Dataset Start Marker

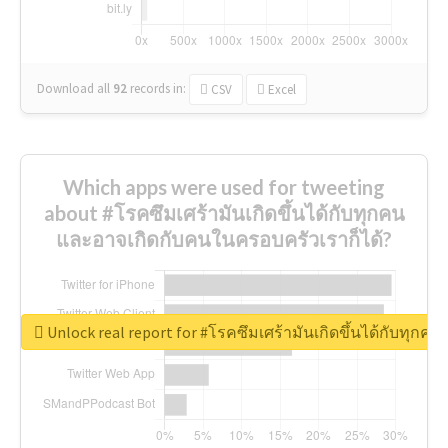
Download all
92
records
in:
CSV
Excel
Which apps were used for tweeting
about #โรคซึมเศร้ามันเกิดขึ้นได้กับทุกคน
และอาจเกิดกับคนในครอบครัวเราก็ได้?
Unlock real report for #โรคซึมเศร้ามันเกิดขึ้นได้กับทุก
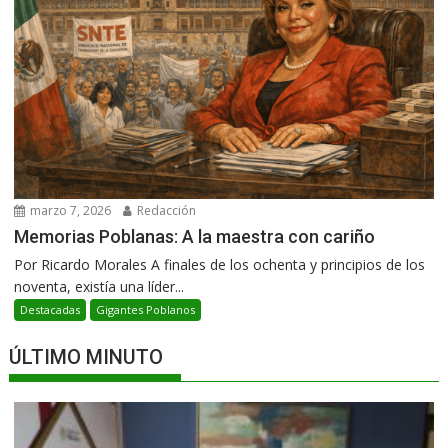
marzo 7, 2026
Redacción
Memorias Poblanas: A la maestra con cariño
Por Ricardo Morales A finales de los ochenta y principios de los
noventa, existía una líder...
Destacadas
Gigantes Poblanos
ÚLTIMO MINUTO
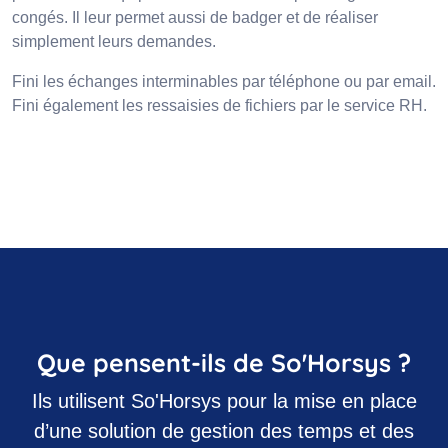
congés. Il leur permet aussi de badger et de réaliser
simplement leurs demandes.
Fini les échanges interminables par téléphone ou par email.
Fini également les ressaisies de fichiers par le service RH.
Que pensent-ils de So'Horsys ?
Ils utilisent So'Horsys pour la mise en place
d’une solution de gestion des temps et des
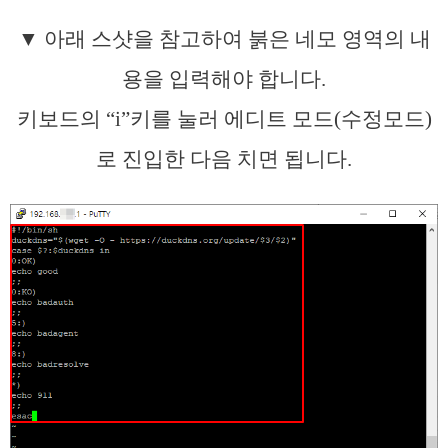
▼ 아래 스샷을 참고하여 붉은 네모 영역의 내
용을 입력해야 합니다.
키보드의 “i”키를 눌러 에디트 모드(수정모드)
로 진입한 다음 치면 됩니다.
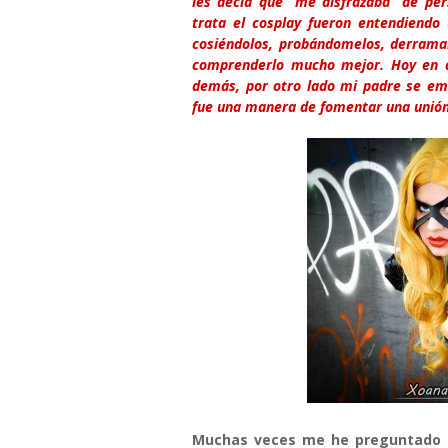
les decía que “me disfrazaba” de per
trata el cosplay fueron entendiend
cosiéndolos, probándomelos, derrama
comprenderlo mucho mejor. Hoy en 
demás, por otro lado mi padre se emo
fue una manera de fomentar una unión
Muchas veces me he preguntado si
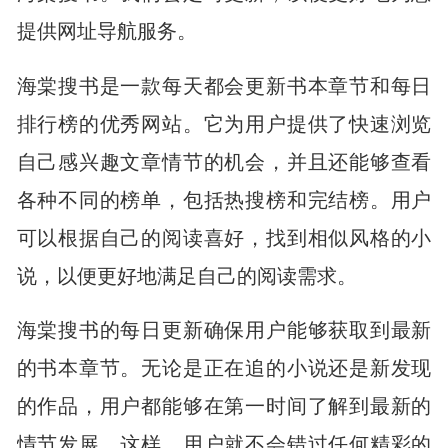
提供网址导航服务。
海棠搜书是一款每天都会更新书本章节和每日
排行榜的优秀网站。它为用户提供了快速浏览
自己感兴趣文章情节的机会，并且还能够查看
各种不同的榜单，包括热搜榜和完结榜。用户
可以根据自己的阅读喜好，找到相似风格的小
说，以便更好地满足自己的阅读需求。
海棠搜书的每日更新确保用户能够获取到最新
的书本章节。无论是正在追的小说还是新发现
的作品，用户都能够在第一时间了解到最新的
情节发展。这样，用户就不会错过任何精彩的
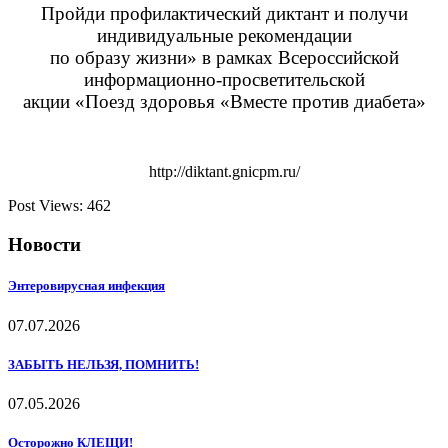
Пройди профилактический диктант и получи
индивидуальные рекомендации
по образу жизни» в рамках Всероссийской
информационно-просветительской
акции «Поезд здоровья «Вместе против диабета»
http://diktant.gnicpm.ru/
Post Views:
462
Новости
Энтеровирусная инфекция
07.07.2026
ЗАБЫТЬ НЕЛЬЗЯ, ПОМНИТЬ!
07.05.2026
Осторожно КЛЕЩИ!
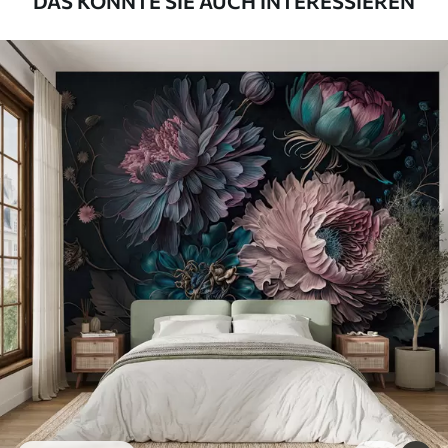
DAS KÖNNTE SIE AUCH INTERESSIEREN
Verlegemethode
Nahtlose Anwendung
Verfügbare Materialien
Standard
45
.00
27
.00
€
/m²
Premium
56
.67
34
.00
€
/m²
Premium-Vinyl
65
.00
39
.00
€
/m²
Peel and Stick
81
.67
49
.00
€
/m²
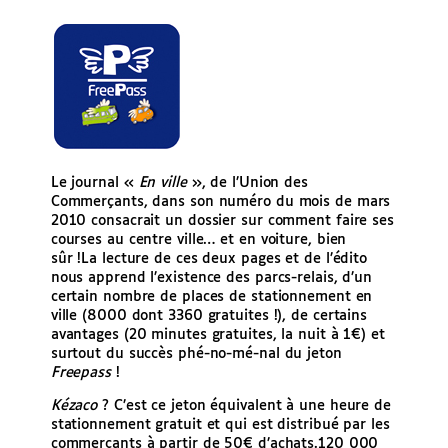
Le journal «
En ville
», de l’Union des
Commerçants, dans son numéro du mois de mars
2010 consacrait un dossier sur comment faire ses
courses au centre ville… et en voiture, bien
sûr !
La lecture de ces deux pages et de l’édito
nous apprend l’existence des parcs-relais, d’un
certain nombre de places de stationnement en
ville (8000 dont 3360 gratuites !), de certains
avantages (20 minutes gratuites, la nuit à 1€) et
surtout du succès phé-no-mé-nal du jeton
Freepass
!
Kézaco
? C’est ce jeton équivalent à une heure de
stationnement gratuit et qui est distribué par les
commerçants à partir de 50€ d’achats.120 000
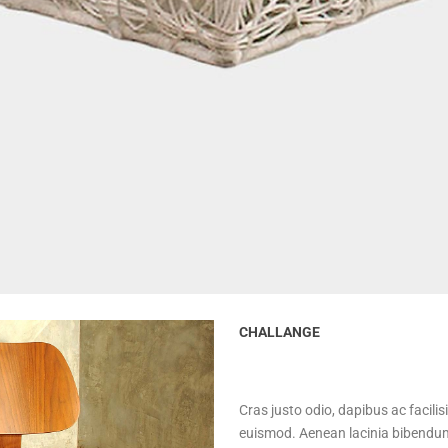
CHALLANGE
Cras justo odio, dapibus ac facil
euismod. Aenean lacinia bibendum n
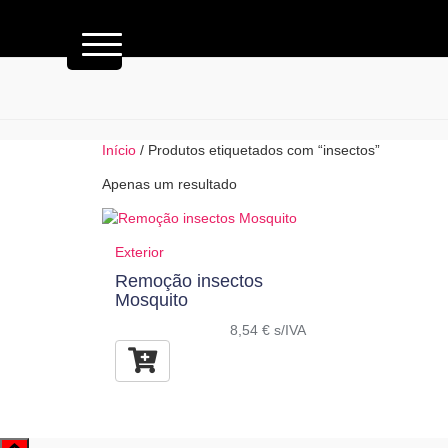
Início
/ Produtos etiquetados com “insectos”
Apenas um resultado
Exterior
Remoção insectos
Mosquito
8,54
€
s/IVA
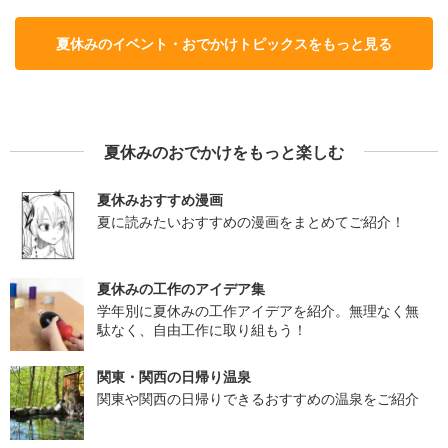
夏休みのイベント・おでかけトピックスをもっと見る
夏休みのおでかけをもっと楽しむ
夏休みおすすめ漫画
夏に読みたいおすすめの漫画をまとめてご紹介！
夏休みの工作のアイデア集
学年別に夏休みの工作アイデアを紹介。無理なく無
駄なく、自由工作に取り組もう！
関東・関西の日帰り温泉
関東や関西の日帰りできるおすすめの温泉をご紹介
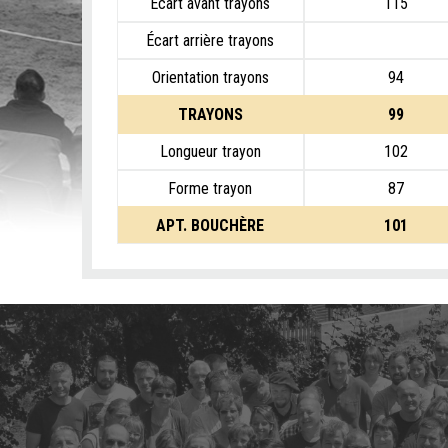
Écart avant trayons
115
Écart arrière trayons
Orientation trayons
94
TRAYONS
99
Longueur trayon
102
Forme trayon
87
APT. BOUCHÈRE
101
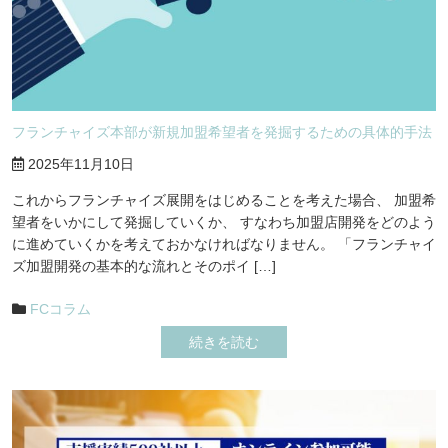
フランチャイズ本部が新規加盟希望者を発掘するための具体的手法
2025年11月10日
これからフランチャイズ展開をはじめることを考えた場合、 加盟希
望者をいかにして発掘していくか、 すなわち加盟店開発をどのよう
に進めていくかを考えておかなければなりません。 「フランチャイ
ズ加盟開発の基本的な流れとそのポイ […]
FCコラム
続きを読む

Dataset End Marker

A line counts if it holds the word "Écart". How many lines of the entries count? Give the number only.

2